◆ INSTRUCTIONS TO FOLLOW ◆
In the listing below, locate the line that contains "line: (893, 488)" and the line that contains "line: (1053, 650)". Restate word for word those two lines and every line between them, and nothing else.

◆ SUPPLIED MATERIAL ◆
++++++++++++++++++++

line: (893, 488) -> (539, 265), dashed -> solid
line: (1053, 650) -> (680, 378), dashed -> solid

++++++++++++++++++++

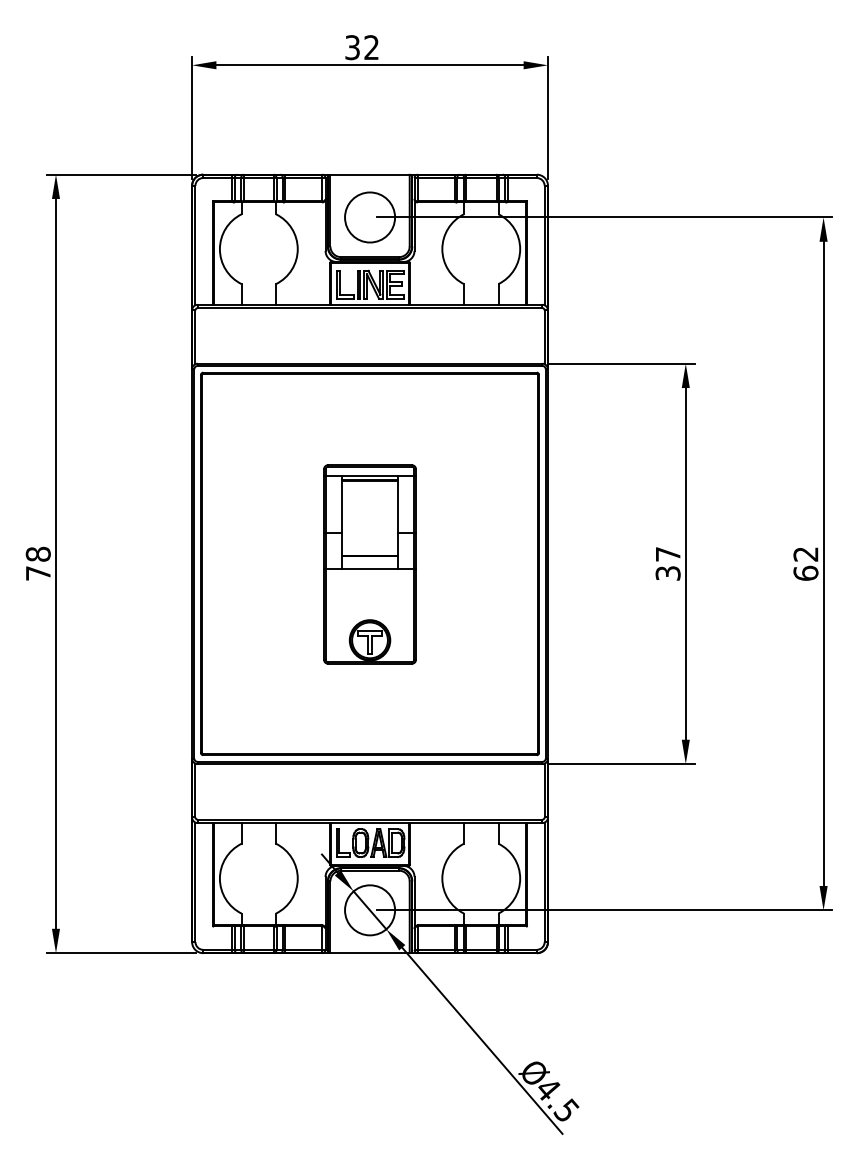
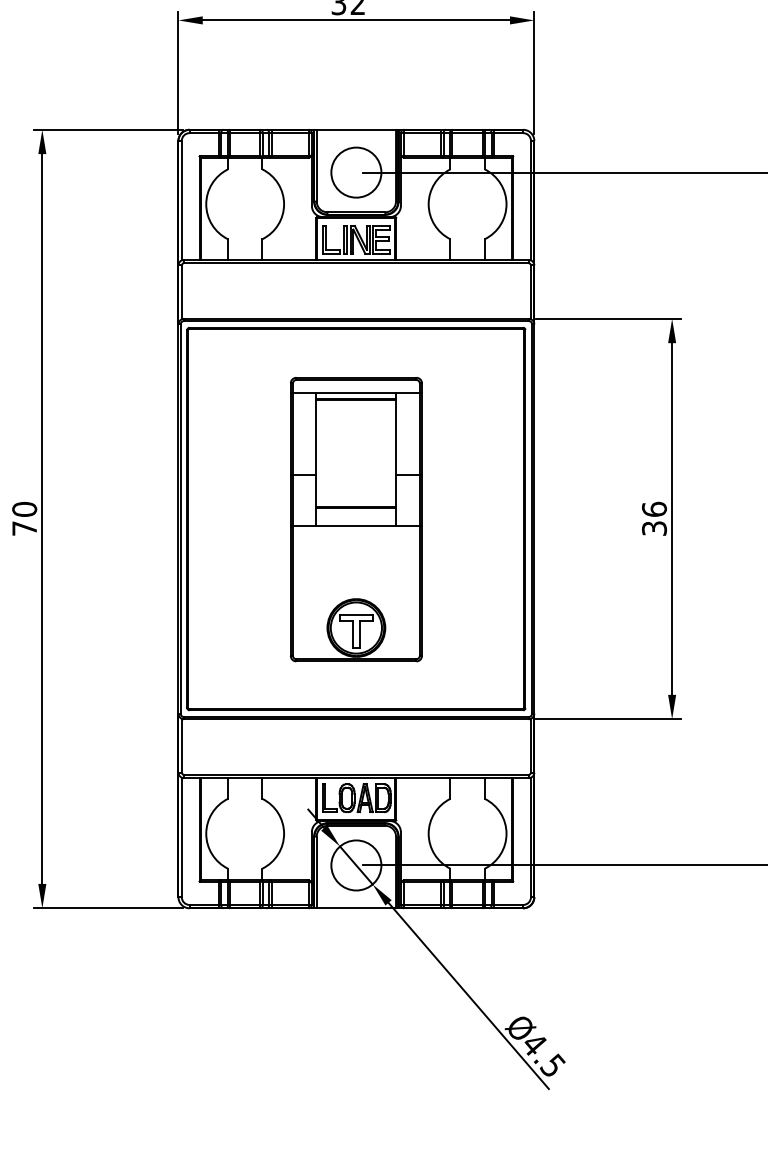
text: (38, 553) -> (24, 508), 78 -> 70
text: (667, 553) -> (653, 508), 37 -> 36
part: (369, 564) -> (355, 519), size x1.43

++++++++++++++++++++

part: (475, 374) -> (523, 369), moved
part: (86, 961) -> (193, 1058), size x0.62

++++++++++++++++++++

◆ SOLUTION TO THIS EXERCISE ◆
line: (893, 488) -> (539, 265), dashed -> solid
line: (1053, 650) -> (680, 378), dashed -> solid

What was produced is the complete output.